> Zestaw zadań
**a)** Jaką książkę ktoś znalazł na półce z bestsellerami według tekstu o empiku?
**b)** Zamień we wszystkich wpisach poniżej „rankdir=LR” na „rankdir=TB” i przepisz je, nie zmieniając niczego innego. Obrazy proszę pominąć.

> Strona
Reklama.
– W jednym z empików na półce z bestsellerami ktoś znalazł książkę "Sprawiedliwi zdrajcy", co może okazać się jednym z największych skandali w historii firmy. Z posiadania tego hitu wyjątkowo nie trzeba się tłumaczyć przed znajomymi – dowiaduje się ASZdziennik.
Nic dziwnego, że głosy zdenerwowania płyną z całego kraju.
– Poszłam na bestsellery po jakieś kulinaria czy kryminał, żeby sobie ironicznie kupić, a tam bez ostrzeżenia Szabłowski o Wołyniu – mówi jedna z klientek w Łodzi.
– Kupiłem i traf chciał, że znajomy zapytał, co mam w ręku, a ja nie wiedziałem, co powiedzieć. W końcu w mega stresie się przyznałem, a on nic. Do teraz nie mogę się pozbierać – dodaje zdezorientowany klient z Lublina.

> Dane

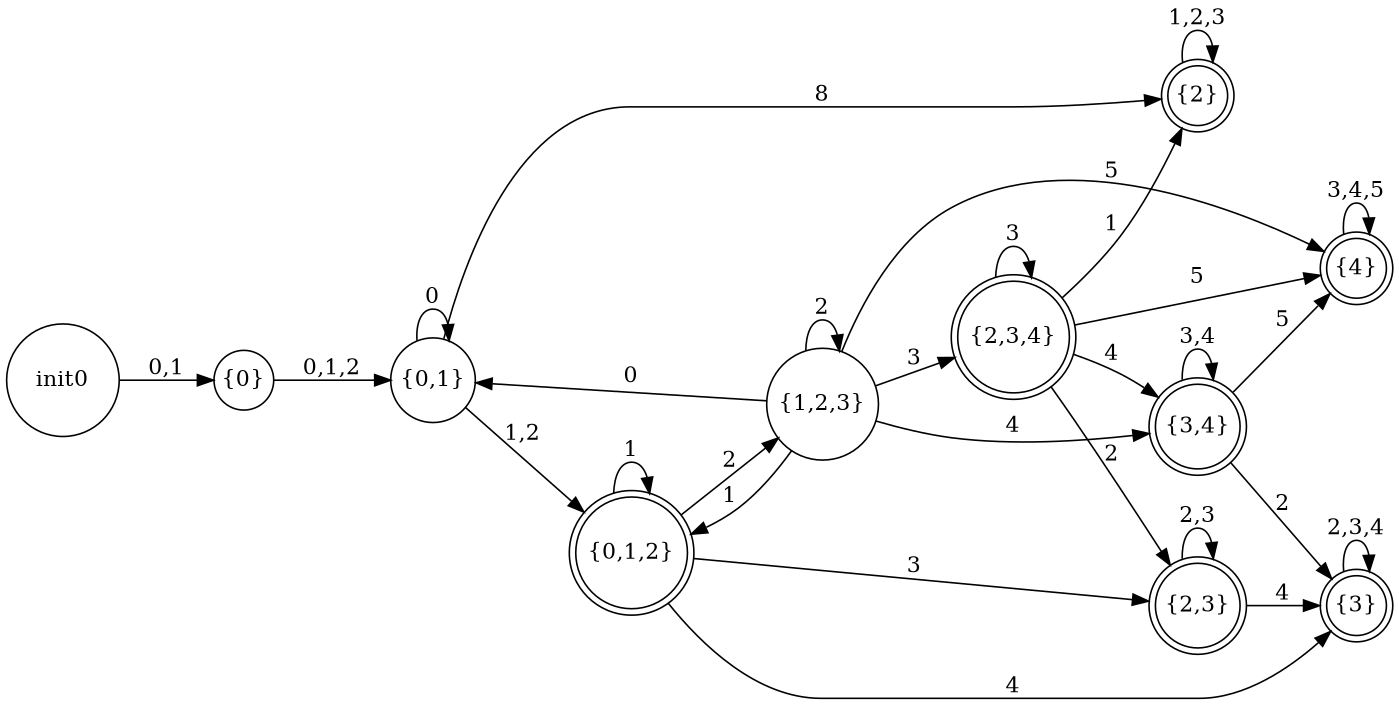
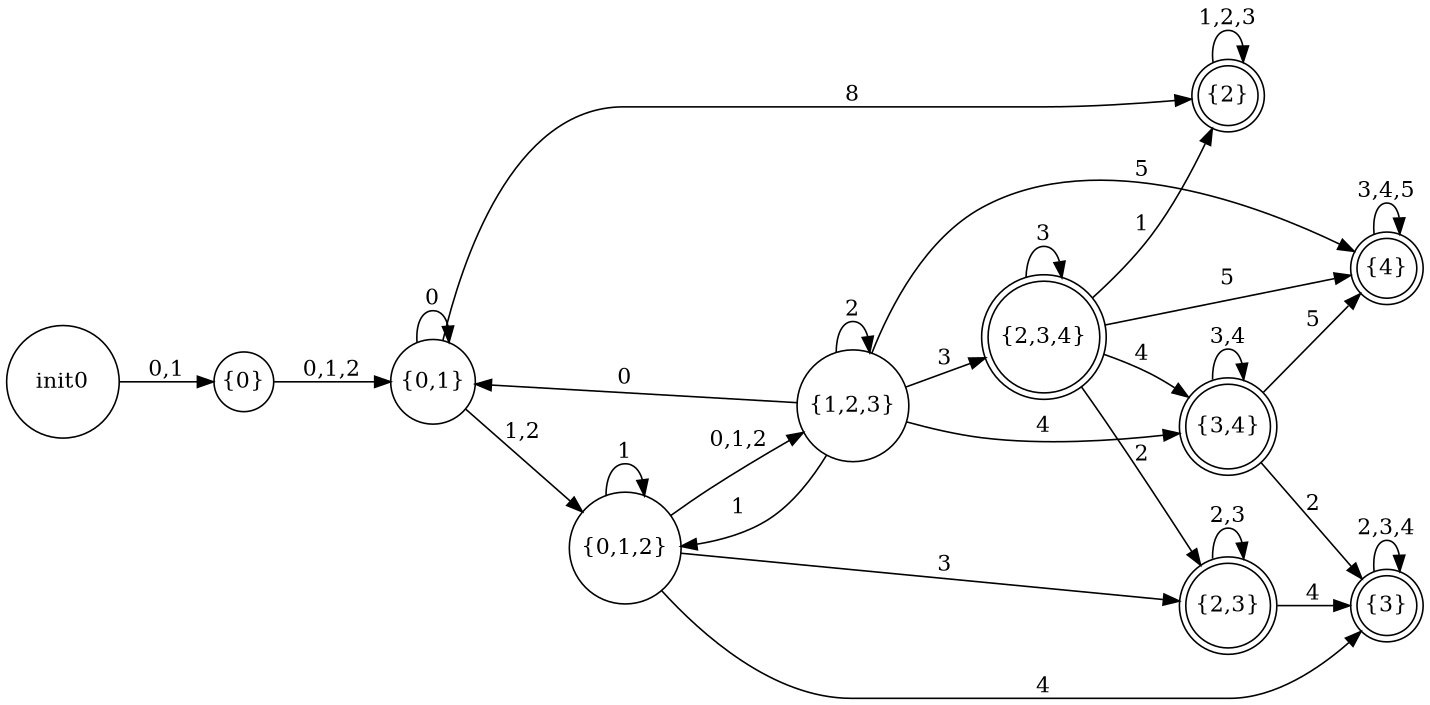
  digraph {
    rankdir=LR
    node [margin=0.03 shape=doublecircle]
    n1 [label="{0}" shape=circle]
    n2 [label="{0,1}" shape=circle]
    n3 [label="{2}"]
-   n4 [label="{0,1,2}"]
+   n4 [label="{0,1,2}" shape=circle]
    n5 [label="{3}"]
    n6 [label="{2,3}"]
    n7 [label="{1,2,3}" shape=circle]
    n8 [label="{4}"]
    n9 [label="{3,4}"]
    n10 [label="{2,3,4}"]
    init0 [shape=circle width=0.01 margin=""]
    n1 -> n2 [label="0,1,2"]
    n2 -> n2 [label=0]
    n2 -> n3 [label=8]
    n2 -> n4 [label="1,2"]
    n3 -> n3 [label="1,2,3"]
    n4 -> n4 [label=1]
    n4 -> n5 [label=4]
    n4 -> n6 [label=3]
-   n4 -> n7 [label=2]
+   n4 -> n7 [label="0,1,2"]
    n5 -> n5 [label="2,3,4"]
    n6 -> n5 [label=4]
    n6 -> n6 [label="2,3"]
    n7 -> n2 [label=0]
    n7 -> n4 [label=1]
    n7 -> n7 [label=2]
    n7 -> n8 [label=5]
    n7 -> n9 [label=4]
    n7 -> n10 [label=3]
    n8 -> n8 [label="3,4,5"]
    n9 -> n5 [label=2]
    n9 -> n8 [label=5]
    n9 -> n9 [label="3,4"]
    n10 -> n3 [label=1]
    n10 -> n6 [label=2]
    n10 -> n8 [label=5]
    n10 -> n9 [label=4]
    n10 -> n10 [label=3]
    init0 -> n1 [label="0,1"]
  }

> Odpowiedzi
**a)** „Sprawiedliwi zdrajcy”.

**b)**
  digraph {
    rankdir=TB
    node [margin=0.03 shape=doublecircle]
    n1 [label="{0}" shape=circle]
    n2 [label="{0,1}" shape=circle]
    n3 [label="{2}"]
-   n4 [label="{0,1,2}"]
+   n4 [label="{0,1,2}" shape=circle]
    n5 [label="{3}"]
    n6 [label="{2,3}"]
    n7 [label="{1,2,3}" shape=circle]
    n8 [label="{4}"]
    n9 [label="{3,4}"]
    n10 [label="{2,3,4}"]
    init0 [shape=circle width=0.01 margin=""]
    n1 -> n2 [label="0,1,2"]
    n2 -> n2 [label=0]
    n2 -> n3 [label=8]
    n2 -> n4 [label="1,2"]
    n3 -> n3 [label="1,2,3"]
    n4 -> n4 [label=1]
    n4 -> n5 [label=4]
    n4 -> n6 [label=3]
-   n4 -> n7 [label=2]
+   n4 -> n7 [label="0,1,2"]
    n5 -> n5 [label="2,3,4"]
    n6 -> n5 [label=4]
    n6 -> n6 [label="2,3"]
    n7 -> n2 [label=0]
    n7 -> n4 [label=1]
    n7 -> n7 [label=2]
    n7 -> n8 [label=5]
    n7 -> n9 [label=4]
    n7 -> n10 [label=3]
    n8 -> n8 [label="3,4,5"]
    n9 -> n5 [label=2]
    n9 -> n8 [label=5]
    n9 -> n9 [label="3,4"]
    n10 -> n3 [label=1]
    n10 -> n6 [label=2]
    n10 -> n8 [label=5]
    n10 -> n9 [label=4]
    n10 -> n10 [label=3]
    init0 -> n1 [label="0,1"]
  }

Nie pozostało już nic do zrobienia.